- _SET OF TASKS_
(a) In the forum thread about making a cane, what tool did the poster finally buy?
(b) Pick up the forum thread about making a cane from where it stops, and write the next post.

- _SELECTED EXTRACT_
# Going to make another cane



## daveinvegas (Nov 6, 2011)

The last cane I made had a teak shaft with a cherry handle. You can see it here: http://www.routerforums.com/woodturning-lathes/31562-drilling-holes.html#post256672

Sometime I make something just to make something so I'm going to make another cane. This one will have an oak shaft. I have left over pieces of cherry, teak and walnut that are large enough for a handle. Which wood do y'all think will look good with the oak?


----------



## denniswoody (Dec 11, 2011)

I vote for cherry and oak. I've used them together and they are a good match.


----------



## daveinvegas (Nov 6, 2011)

Well, I couldn't decide which wood to use for the handle, cherry, walnut, teak, or another piece of wood I can't ID, so I made a handle using all four.

So far, it's a work in progress.










I glued some small pieces of wood that were left over from another project.

I was going to use the cherry for the handle and oak for the shaft but I needed the cherry for something else.

And I finally broke down and bought a spindle sander. Wow! I should have bought one years ago. It sure makes sanding those inside curves a lot easier.


----------



## daveinvegas (Nov 6, 2011)

This is what I used the cherry for:


----------



## Mike (Nov 22, 2004)

- _EXTRACTED MATERIAL_
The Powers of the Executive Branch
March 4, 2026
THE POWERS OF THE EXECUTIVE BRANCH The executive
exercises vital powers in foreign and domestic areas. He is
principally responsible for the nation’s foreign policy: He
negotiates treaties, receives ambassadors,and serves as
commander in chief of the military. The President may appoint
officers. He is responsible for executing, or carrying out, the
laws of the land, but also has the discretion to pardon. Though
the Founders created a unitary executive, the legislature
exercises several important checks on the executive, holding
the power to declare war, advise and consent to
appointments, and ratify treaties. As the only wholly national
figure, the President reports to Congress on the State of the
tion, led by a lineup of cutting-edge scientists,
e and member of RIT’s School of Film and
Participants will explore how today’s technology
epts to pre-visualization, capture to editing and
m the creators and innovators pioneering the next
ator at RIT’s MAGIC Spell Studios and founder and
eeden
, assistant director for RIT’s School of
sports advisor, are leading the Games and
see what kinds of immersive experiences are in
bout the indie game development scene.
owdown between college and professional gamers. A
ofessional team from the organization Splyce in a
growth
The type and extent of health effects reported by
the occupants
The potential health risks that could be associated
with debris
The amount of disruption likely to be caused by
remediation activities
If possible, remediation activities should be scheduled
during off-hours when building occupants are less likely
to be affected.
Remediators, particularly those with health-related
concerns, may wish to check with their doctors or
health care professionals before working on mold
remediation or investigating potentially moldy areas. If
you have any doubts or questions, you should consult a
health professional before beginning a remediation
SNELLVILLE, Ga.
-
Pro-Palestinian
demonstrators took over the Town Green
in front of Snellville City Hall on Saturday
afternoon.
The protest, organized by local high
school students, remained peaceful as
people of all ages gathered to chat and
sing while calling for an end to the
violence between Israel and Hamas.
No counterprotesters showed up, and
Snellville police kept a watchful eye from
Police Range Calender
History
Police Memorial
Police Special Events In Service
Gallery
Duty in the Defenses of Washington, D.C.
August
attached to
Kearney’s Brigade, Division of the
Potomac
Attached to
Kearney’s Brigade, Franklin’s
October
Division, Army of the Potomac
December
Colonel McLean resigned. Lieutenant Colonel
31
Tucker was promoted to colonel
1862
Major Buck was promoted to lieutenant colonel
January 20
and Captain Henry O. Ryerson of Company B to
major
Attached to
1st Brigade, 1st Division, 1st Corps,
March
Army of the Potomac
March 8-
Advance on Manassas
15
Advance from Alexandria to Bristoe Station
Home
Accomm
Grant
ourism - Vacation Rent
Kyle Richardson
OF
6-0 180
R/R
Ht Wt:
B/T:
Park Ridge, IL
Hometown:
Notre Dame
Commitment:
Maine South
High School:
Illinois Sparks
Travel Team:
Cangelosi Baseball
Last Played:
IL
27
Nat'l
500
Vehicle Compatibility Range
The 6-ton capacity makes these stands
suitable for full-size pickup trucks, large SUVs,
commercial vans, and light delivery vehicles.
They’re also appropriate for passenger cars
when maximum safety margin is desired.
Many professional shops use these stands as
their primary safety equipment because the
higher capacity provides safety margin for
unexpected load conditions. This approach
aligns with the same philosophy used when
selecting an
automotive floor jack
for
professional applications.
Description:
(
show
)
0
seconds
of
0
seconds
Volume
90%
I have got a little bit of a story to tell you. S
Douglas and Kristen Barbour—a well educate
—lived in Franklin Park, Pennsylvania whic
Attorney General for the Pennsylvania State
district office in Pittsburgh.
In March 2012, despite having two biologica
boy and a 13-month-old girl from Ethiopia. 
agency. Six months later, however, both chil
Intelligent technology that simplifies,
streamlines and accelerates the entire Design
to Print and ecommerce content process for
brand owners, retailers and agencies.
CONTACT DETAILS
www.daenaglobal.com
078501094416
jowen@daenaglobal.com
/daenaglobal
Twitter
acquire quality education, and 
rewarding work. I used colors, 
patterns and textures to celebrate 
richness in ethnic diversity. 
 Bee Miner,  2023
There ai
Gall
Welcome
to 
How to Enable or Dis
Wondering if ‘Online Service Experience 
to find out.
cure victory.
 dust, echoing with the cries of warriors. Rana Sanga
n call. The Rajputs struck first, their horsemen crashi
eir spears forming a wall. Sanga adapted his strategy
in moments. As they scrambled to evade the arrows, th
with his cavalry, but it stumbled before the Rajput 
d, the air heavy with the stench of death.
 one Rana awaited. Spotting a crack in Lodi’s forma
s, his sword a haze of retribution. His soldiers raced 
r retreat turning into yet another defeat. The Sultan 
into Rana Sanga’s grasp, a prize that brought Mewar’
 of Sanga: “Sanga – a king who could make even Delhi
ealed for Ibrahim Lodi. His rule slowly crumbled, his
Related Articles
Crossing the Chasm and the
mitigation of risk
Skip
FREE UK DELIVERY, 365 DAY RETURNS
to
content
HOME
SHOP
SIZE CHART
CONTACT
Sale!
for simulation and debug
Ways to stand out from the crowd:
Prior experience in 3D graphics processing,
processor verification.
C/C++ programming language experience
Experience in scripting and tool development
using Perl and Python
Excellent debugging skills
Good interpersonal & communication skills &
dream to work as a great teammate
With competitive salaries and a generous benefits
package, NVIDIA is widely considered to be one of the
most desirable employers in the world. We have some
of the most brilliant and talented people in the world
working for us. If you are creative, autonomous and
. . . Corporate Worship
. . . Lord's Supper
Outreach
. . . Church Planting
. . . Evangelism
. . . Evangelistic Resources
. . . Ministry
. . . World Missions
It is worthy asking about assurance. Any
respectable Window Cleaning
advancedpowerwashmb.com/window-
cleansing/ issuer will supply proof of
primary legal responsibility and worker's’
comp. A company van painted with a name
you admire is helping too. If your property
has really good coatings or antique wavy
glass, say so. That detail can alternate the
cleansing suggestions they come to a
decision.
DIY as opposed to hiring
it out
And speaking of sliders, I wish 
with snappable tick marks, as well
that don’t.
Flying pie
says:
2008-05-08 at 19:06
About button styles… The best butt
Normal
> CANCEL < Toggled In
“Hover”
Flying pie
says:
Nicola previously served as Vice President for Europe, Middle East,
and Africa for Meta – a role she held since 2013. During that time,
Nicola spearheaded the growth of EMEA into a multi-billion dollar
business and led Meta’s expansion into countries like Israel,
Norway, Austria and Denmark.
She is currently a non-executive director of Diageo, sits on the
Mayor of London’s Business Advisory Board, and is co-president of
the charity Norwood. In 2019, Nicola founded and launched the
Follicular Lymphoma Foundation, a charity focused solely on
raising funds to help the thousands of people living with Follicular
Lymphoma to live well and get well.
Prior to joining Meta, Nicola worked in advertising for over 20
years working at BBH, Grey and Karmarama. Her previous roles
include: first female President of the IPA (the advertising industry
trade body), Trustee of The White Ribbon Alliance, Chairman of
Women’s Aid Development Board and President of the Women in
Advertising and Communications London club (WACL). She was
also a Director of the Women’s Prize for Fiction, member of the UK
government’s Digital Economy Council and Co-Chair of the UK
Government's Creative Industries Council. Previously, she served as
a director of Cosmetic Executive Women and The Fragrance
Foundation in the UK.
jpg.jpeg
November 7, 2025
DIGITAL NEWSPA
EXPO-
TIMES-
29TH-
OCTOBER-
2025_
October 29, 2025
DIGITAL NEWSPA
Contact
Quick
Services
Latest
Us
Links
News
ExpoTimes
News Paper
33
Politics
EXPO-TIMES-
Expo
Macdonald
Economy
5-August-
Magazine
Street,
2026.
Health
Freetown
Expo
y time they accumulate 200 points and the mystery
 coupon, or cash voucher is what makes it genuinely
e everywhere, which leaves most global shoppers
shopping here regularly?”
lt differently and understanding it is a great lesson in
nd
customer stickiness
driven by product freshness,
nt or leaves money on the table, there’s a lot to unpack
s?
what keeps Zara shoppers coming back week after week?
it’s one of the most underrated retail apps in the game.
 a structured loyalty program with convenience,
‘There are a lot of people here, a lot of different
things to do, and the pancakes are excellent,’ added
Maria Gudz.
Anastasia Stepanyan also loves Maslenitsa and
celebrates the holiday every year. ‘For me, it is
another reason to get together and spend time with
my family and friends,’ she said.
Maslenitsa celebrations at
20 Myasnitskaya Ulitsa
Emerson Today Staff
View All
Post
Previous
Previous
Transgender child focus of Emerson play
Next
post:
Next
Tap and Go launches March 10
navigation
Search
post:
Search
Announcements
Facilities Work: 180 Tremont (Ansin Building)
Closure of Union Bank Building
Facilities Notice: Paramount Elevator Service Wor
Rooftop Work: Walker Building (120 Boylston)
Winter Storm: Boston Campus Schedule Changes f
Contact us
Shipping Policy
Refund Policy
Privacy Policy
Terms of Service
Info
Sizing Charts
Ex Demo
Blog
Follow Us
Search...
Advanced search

- _RESULTS FOR THE EXERCISE_
(a) A spindle sander.

(b)
Neat display Dave.


----------



## daveinvegas (Nov 6, 2011)

Mike said:


> Neat display Dave.


Thanks. I've made 65 of these since October. 

I made em of oak, cherry, pine, teak and walnut.

That's where the small triangle pieces came from that I used for the cane handle.

It looks better now that I've rounded the edges but it still needs some more work.


----------



## daveinvegas (Nov 6, 2011)

I've only made two other canes before this one. The hardest part for me was turning down the shaft and the handle for the ferrule.

I _finally_ figured out a method to do that. Would you like to know what I came up with? You will probably laugh, but that's OK.

But first, how would you do it?



For the first cane handle I made, I did it almost entirely with a Dremel. Using a Dremel to round over the edges and turn it down for the ferrule is challenging.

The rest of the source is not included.